Implement a zero-trust architecture
A zero-trust architecture is designed to operate under the assumption that all network activities are potentially malicious. It adopts a strict approach where every connection request must meet a set of rigorous policies before being granted access to organizational resources.
At its core, a ZTA relies on three key components — a Policy Engine, a Policy Administrator and a Policy Enforcement Point — that work together to serve as the decision-making system, evaluating network traffic based on the rules defined by the Trust Algorithm. By implementing a ZTA, organizations can establish a robust security framework that assumes no inherent trust and verifies each network activity against a set of predefined policies before granting access to valuable resources.
Honeytokens serve as detection mechanisms that notify organizations of suspicious actions within their network. These deceptive resources mimic valuable data, tricking attackers into believing they have accessed valuable assets. Honeytokens can be in the form of fake database data, email addresses, and executable files. Once attackers interact with these decoy resources, an alert is triggered, notifying the targeted organization of the attempted breach.
By using honeytokens, organizations gain early indications of potential data breaches and gain insights into the specific methods employed by the attackers. With this valuable information, organizations can identify the targeted resources and implement tailored incident response strategies to counter each cyberattack technique effectively.
SEE: Download this security incident response policy from TechRepublic Premium
Conduct regular third-party risk assessments
Sometimes third-party software vendors do not take cybersecurity as seriously as the organizations they serve. This can be counterproductive for organizations that put security above all things. Therefore, organizations should ensure their third-party software suppliers are also purging themselves of every exploitable security vulnerability. They should also assess vendors’ risk assessment reports conducted by a reputable Governance, Risk and Compliance organization. This helps to expose each vendor’s security posture, providing further information on vulnerabilities that should be remediated.
SEE: Download this security risk assessment checklist from TechRepublic Premium
Automate third-party attack surface monitoring
An organization’s attack surface encompasses vulnerabilities, pathways and methods that hackers can exploit to gain unauthorized network access, compromise sensitive data or execute cyberattacks. This attack surface makes the third-party threat landscape more complex.
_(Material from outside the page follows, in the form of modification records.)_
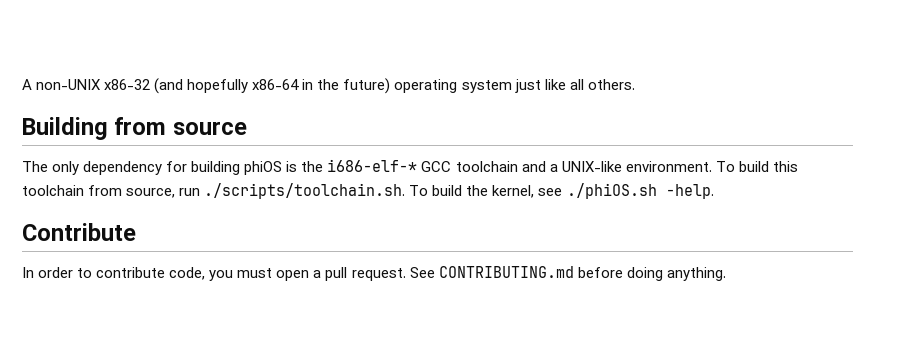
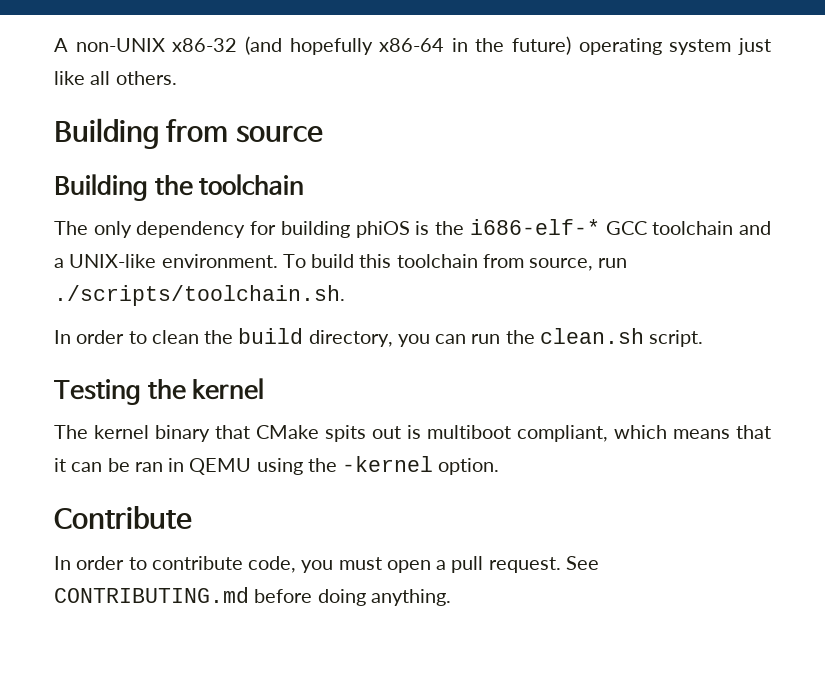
(247, 128) none -> [54,174,305,201] // Building the toolchain
[409,183,714,199] To build the kernel, see ./phiOS.sh -help. -> [54,328,704,347] [54,378,265,405] [54,425,771,442] [54,456,500,475] // In order to clean the build directory, you can run the clean.sh script. // Testing the kernel // The kernel binary that CMake spits out is multiboot compliant, which means that it can be ran in QEMU using the -kernel option.

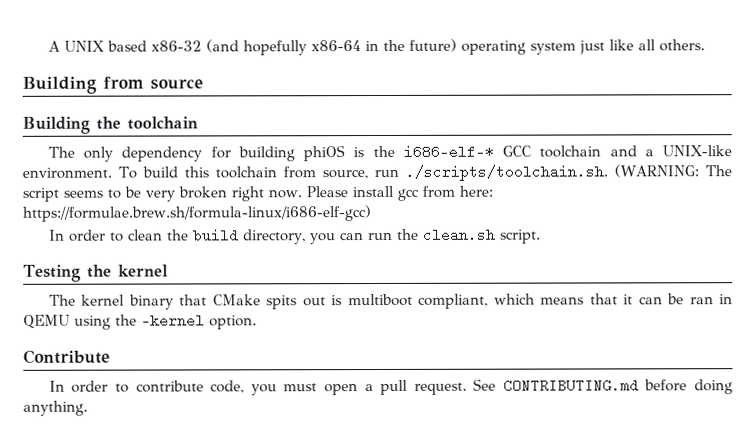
[75,38,165,52] non-UNIX -> [63,40,147,52] UNIX based
(345, 295) none -> [614,164,732,178] [22,185,493,202] [22,205,371,222] (WARNING: The script seems to be very broken right now. Please install gcc from here: https://formulae.brew.sh/formula-linux/i686-elf-gcc)

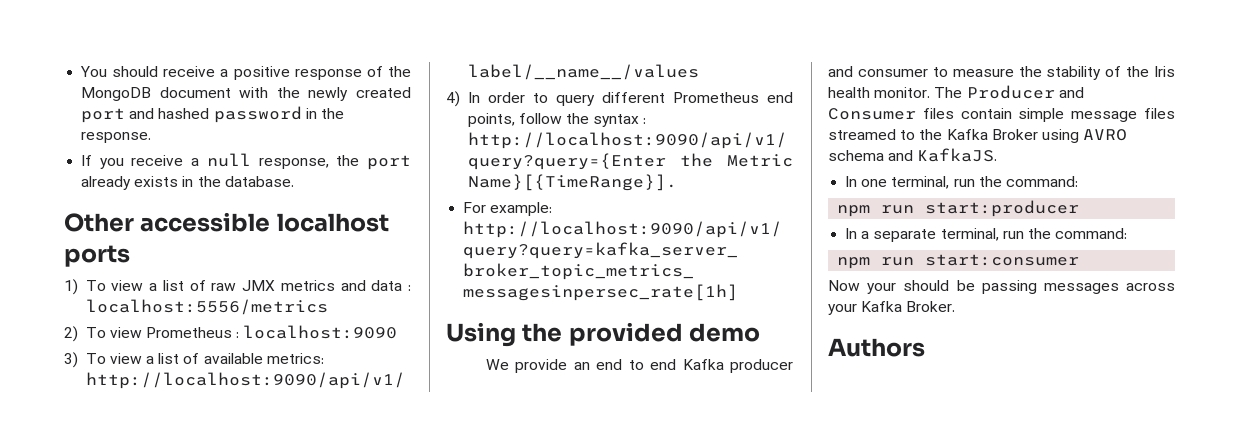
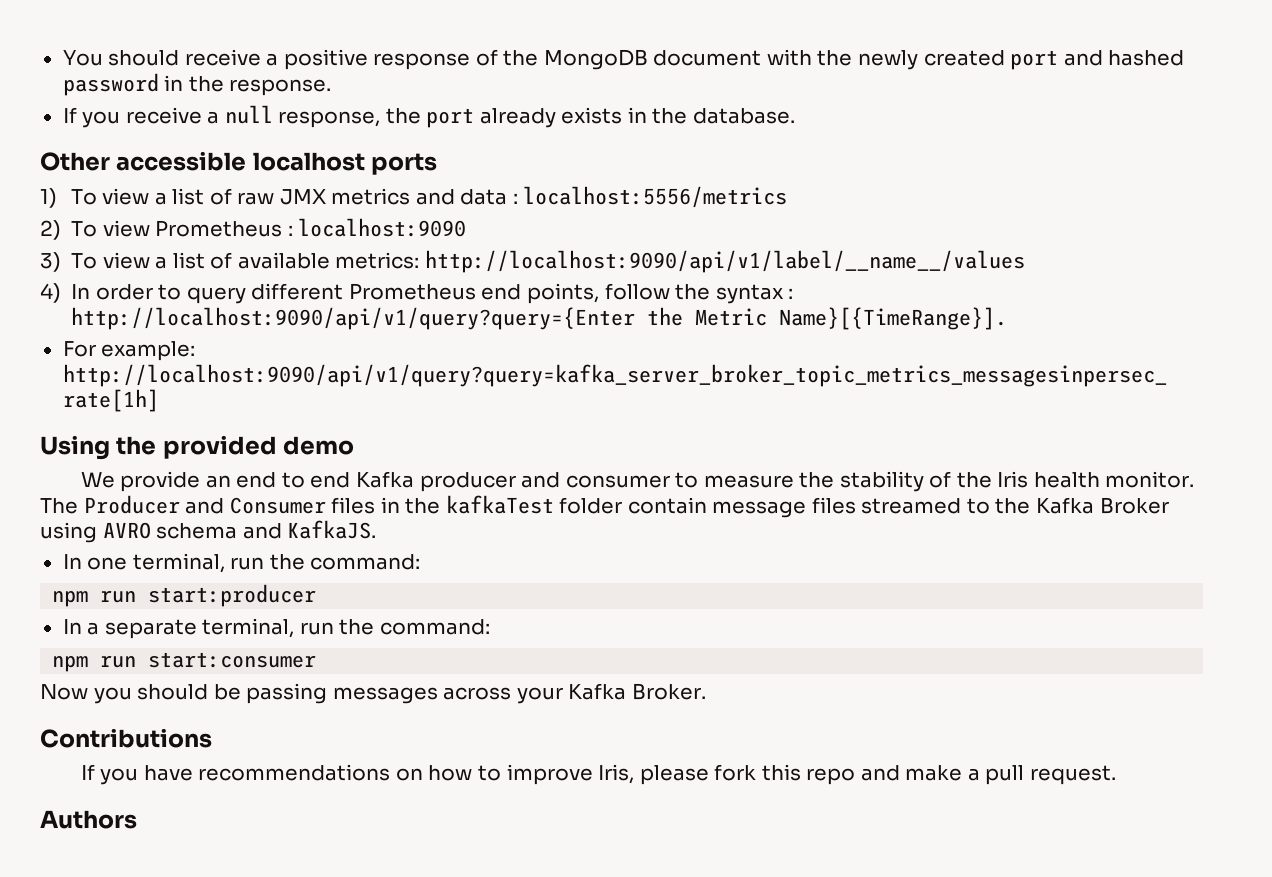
[960,108,1065,122] contain simple -> [380,495,707,514] in the kafkaTest folder contain
[867,283,897,294] your -> [93,687,132,704] you
(956, 306) none -> [40,728,212,748] [80,764,1116,785] // Contributions // If you have recommendations on how to improve Iris, please fork this repo and make a pull request.

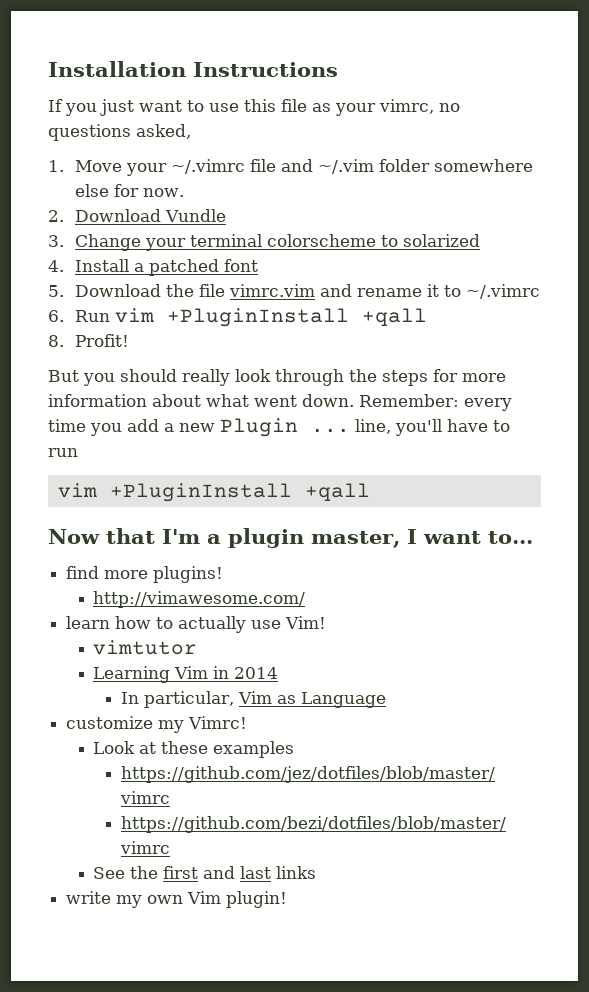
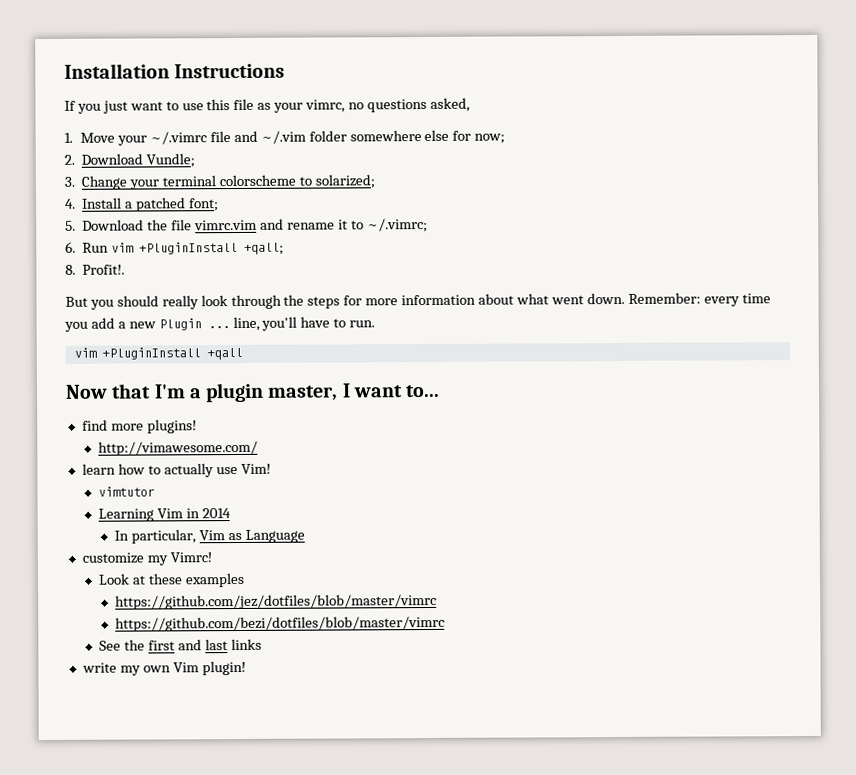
[143,188,185,197] now. -> [474,133,506,144] now;
[165,209,227,222] Vundle -> [146,153,196,168] Vundle;
[403,234,481,247] solarized -> [314,174,375,189] solarized;
[224,259,259,272] font -> [188,198,219,212] font;
[466,284,541,299] ~/.vimrc -> [366,218,428,233] ~/.vimrc;
[362,308,428,326] +qall -> [244,242,285,255] +qall;
[75,334,130,347] Profit! -> [82,264,126,275] Profit!.
[48,448,78,457] run -> [349,320,376,328] run.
But with an automated attack surface monitoring solution, these complexities can be reduced, thereby making it easier to catch hidden vulnerabilities.Risk management solutions that can help automate third-party attack surface monitoring include OneTrust, Venminder, BitSight and UpGuard.
Apply due diligence when choosing third-party vendors and have strong contractual agreements
Implement a robust due diligence process when selecting third-party vendors or partners. This includes evaluating the vendor’s security controls, policies and practices. Depending on the industry, organizations should check if the vendor meets certain security requirements, such as ISO 27001, NIST SP 800-171 and PCI DSS. This will reveal their commitment to information security standards.
In addition to applying due diligence when choosing a software supplier, organizations should establish solid contractual agreements with their third-party vendors or partners. Clearly outline the security requirements, data protection obligations and consequences for non-compliance. Include provisions for regular audits and assessments to ensure ongoing compliance.